Google's parent company, Alphabet, has beaten Wall Street expectations with its Q2 financial results, largely driven by its increasing investment in mobile advertising beginning to pay off.
While Google has always had a strong presence on mobile thanks to its Android operating system, its revenues have traditionally come from desktop search traffic, with advertisers paying lower rates for mobile ads.
However, as mobile browsing overtakes desktop, that trend is beginning to reverse, and Google's efforts to establish a strong mobile search ecosystem are paying off.
Revenues grew 21.3 per cent year on year, up to $21.5bn (£16.2bn), with earnings for the quarter up 24.2 per cent on last year to $4.88bn. Ad revenues made up 89 per cent of all revenues, with other minor sources including the company's cloud computing business.
Video was another big driver for the firm's successful quarter, with CEO Sundar Pichai singling it out during the earnings call as a format where advertisers are willing to pay premium prices for users' attention.
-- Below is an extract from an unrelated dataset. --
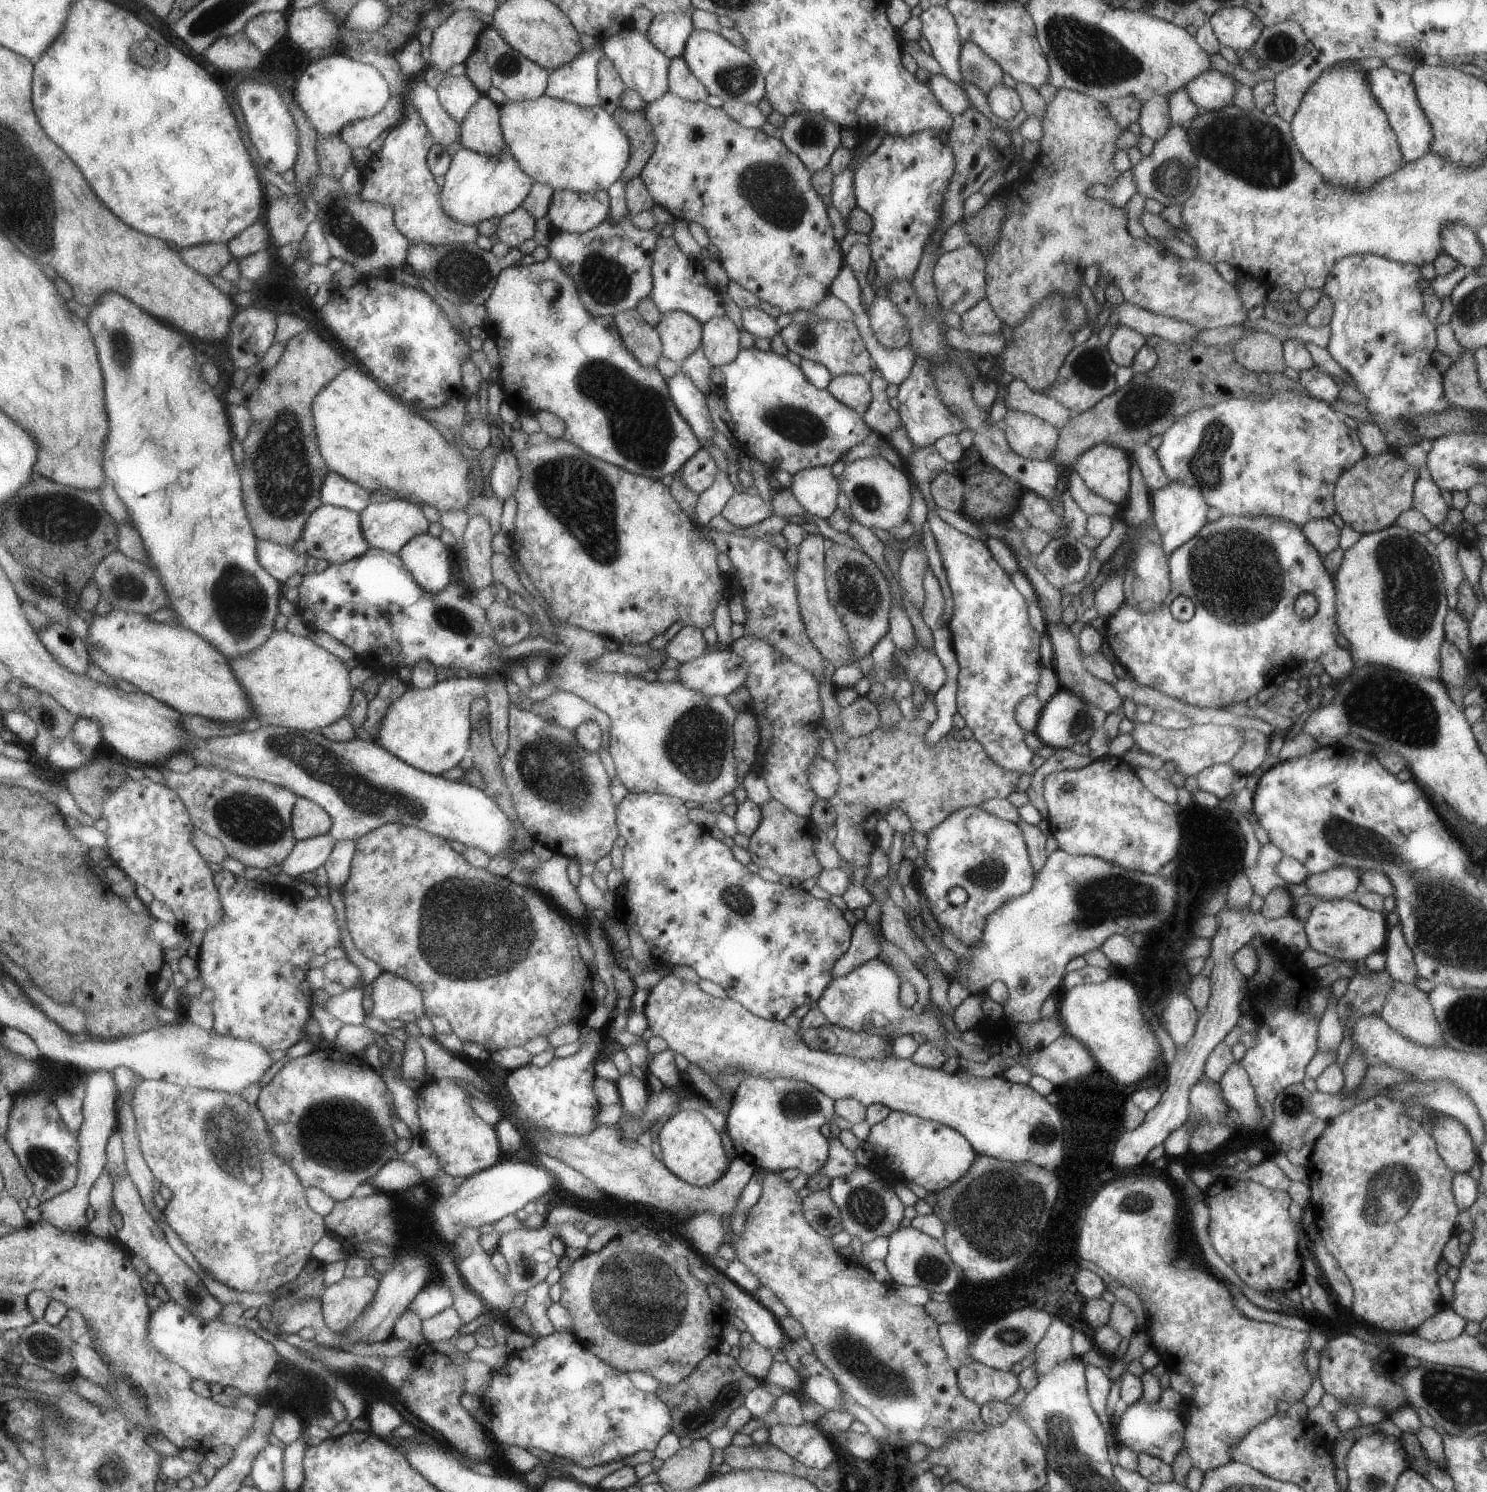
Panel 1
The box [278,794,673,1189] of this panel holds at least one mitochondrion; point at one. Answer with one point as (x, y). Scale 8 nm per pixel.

Google is using artificial intelligence to drive video recommendations on YouTube, boosting consumer engagement and time spent on the platform.
Alphabet's Other Bets business, which includes Nest, Google Fiber, self-driving cars and its 'moon shoot' division Google X, saw revenues increase by 150 per cent to $185m, but is still operating at a considerable loss of $859m.
Ruth Porat, chief financial officer of Alphabet, suggested that the Other Bets business may come under closer financial scrutiny in the future.
"I've commented many times that our focus on long-term revenue growth does not give us a pass on managing expenses," Porat told investors during the earnings call. She has been credited with bringing greater financial discipline to the company overall.
Alphabet's shares rose 6.5 per cent in after-hours trading in response to the financial results.